So, after taking a mental health day on Friday [View all]
today I tried to scope out a little how to manage this new wrinkle with my mom. I emailed my brother and just calmly described what was happening here. He hasn't responded and I don't expect very much because he has his own plateful and attending to the mental health of others hasn't ever been his forte.
I ran down the list of family members I could reach out to for support or information and emailed one of my cousins who recently lost her mom to Alzheimer's. She is in the middle of planning her oldest son's wedding so, she may or may not have a chance to get back to me.
Mom's youngest brother and his wife could be helpful as they dealt with both of my Aunt's parents in their later years but they weren't home when I called.
If I call Mom's doctor, I know that she will ask me to bring her in for an evaluation and I don't know if I can manage to do any part of that. Whatever I suggest, Rosie opposes, that's just how it is. If my brother suggested it, she's much more likely to go with it to please him but he's not here.

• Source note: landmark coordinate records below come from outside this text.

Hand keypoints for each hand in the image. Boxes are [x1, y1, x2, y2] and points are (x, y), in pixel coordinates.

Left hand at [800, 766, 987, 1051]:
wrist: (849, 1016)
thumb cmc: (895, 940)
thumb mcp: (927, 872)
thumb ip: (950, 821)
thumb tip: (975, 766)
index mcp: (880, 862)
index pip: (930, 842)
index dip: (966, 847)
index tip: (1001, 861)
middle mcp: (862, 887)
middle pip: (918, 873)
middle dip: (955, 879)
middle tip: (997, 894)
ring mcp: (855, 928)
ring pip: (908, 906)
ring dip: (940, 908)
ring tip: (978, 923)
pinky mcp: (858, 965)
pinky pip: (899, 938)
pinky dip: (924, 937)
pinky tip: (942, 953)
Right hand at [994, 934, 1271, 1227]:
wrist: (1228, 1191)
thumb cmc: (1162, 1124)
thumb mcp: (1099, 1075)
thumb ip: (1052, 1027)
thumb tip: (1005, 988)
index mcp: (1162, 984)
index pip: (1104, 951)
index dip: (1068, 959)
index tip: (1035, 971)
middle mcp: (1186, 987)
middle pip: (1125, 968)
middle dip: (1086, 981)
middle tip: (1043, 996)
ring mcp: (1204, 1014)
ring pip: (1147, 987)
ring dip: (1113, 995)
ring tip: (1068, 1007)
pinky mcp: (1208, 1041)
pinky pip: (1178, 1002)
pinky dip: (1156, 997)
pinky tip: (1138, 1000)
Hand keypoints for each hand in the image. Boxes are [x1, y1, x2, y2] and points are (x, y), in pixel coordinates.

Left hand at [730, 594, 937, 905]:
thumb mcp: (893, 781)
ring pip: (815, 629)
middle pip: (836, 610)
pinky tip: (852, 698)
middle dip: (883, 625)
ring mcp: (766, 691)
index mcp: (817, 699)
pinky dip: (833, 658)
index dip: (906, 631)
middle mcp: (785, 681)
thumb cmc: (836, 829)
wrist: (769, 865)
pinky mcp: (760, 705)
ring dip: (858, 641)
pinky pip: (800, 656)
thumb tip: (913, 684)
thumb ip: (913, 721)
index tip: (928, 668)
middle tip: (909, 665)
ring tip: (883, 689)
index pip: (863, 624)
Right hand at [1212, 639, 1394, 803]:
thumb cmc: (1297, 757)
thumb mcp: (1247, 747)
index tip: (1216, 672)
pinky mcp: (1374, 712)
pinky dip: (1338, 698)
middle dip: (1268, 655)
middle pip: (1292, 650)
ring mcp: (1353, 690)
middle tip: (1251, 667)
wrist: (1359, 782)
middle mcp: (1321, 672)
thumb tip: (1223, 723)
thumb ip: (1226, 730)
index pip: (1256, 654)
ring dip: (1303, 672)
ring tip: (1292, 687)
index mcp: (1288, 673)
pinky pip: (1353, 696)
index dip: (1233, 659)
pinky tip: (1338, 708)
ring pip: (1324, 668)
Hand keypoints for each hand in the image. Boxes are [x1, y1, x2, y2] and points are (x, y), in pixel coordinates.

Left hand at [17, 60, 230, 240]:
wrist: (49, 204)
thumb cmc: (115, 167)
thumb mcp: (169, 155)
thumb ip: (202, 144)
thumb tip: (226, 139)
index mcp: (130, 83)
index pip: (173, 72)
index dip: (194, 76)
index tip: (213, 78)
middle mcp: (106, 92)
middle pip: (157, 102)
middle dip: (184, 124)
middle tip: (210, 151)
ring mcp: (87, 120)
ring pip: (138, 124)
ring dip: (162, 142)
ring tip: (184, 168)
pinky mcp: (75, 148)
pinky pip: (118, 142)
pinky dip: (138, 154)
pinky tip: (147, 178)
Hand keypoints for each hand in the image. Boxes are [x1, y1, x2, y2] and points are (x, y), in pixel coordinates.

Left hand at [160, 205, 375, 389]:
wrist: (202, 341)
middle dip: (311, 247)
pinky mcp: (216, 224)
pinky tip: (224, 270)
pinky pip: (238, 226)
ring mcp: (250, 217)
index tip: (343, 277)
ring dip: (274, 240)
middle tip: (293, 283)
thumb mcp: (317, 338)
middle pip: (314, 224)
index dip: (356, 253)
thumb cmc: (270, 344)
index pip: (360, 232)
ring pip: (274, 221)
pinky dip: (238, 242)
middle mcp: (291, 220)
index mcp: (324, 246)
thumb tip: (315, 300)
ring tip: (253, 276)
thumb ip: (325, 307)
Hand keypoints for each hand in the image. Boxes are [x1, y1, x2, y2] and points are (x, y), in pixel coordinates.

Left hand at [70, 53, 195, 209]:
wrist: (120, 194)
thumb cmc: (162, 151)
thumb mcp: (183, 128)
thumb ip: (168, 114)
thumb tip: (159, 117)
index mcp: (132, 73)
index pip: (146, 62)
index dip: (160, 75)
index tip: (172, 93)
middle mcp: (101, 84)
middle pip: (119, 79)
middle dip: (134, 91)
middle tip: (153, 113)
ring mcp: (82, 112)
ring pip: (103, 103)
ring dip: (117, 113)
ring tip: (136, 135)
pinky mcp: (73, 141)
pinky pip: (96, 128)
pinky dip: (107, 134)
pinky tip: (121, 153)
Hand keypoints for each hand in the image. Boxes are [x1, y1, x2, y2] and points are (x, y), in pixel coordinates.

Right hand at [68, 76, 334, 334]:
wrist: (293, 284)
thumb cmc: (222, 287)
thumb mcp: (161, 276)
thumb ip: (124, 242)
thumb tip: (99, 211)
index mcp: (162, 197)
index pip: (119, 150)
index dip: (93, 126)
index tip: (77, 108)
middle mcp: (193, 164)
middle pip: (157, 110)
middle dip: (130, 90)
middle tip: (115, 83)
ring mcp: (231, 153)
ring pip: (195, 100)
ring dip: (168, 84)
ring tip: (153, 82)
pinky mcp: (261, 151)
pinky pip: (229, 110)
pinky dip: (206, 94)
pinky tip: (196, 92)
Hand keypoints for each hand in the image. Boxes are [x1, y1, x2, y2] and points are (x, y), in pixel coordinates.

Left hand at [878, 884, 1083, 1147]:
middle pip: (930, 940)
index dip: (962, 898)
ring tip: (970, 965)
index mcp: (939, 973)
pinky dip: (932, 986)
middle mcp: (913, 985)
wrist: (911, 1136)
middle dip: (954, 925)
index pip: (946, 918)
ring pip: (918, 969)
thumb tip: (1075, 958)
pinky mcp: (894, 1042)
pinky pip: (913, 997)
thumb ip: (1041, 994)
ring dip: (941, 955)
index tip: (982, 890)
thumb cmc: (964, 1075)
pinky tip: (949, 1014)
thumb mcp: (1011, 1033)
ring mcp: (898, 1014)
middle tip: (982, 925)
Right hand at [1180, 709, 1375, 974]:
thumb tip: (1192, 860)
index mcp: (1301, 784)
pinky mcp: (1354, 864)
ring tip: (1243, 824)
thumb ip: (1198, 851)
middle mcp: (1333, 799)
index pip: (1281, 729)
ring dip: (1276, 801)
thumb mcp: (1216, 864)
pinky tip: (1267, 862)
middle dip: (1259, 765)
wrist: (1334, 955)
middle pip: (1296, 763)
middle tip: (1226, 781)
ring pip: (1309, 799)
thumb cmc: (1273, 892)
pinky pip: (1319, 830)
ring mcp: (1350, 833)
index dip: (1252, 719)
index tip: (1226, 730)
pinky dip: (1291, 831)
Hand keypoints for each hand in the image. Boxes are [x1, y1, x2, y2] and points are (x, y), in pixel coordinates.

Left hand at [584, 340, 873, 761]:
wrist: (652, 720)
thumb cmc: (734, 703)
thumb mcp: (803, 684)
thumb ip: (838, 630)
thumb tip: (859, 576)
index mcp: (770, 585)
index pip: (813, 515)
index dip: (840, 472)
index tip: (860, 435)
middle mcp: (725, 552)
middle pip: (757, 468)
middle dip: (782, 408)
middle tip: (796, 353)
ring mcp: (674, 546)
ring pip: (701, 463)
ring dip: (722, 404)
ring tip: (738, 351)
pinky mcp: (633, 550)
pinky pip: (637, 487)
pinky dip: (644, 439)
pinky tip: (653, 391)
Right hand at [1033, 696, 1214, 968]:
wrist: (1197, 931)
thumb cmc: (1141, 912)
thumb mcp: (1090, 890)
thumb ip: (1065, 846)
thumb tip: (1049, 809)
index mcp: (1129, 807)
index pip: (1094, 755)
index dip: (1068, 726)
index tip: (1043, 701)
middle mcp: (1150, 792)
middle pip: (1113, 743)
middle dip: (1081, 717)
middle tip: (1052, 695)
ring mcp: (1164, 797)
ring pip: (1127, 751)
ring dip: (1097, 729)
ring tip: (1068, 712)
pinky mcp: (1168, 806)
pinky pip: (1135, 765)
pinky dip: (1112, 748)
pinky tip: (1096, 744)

I don't know if I have the energy to induce him to come here to persuade her to go in to be tested.
Oy.
But, that's probably what has to be done. Or, I could just fib and tell her the doctor says it's time for a check up and set up the eval back channel. (I can tell how upsetting this is because the part of my brain that is creative like that is not working very well.)
I would feel a lot better if I had some kind of a plan, for when Mom freaks out with no warning so I don't make it worse, and for what to expect or not expect going forward.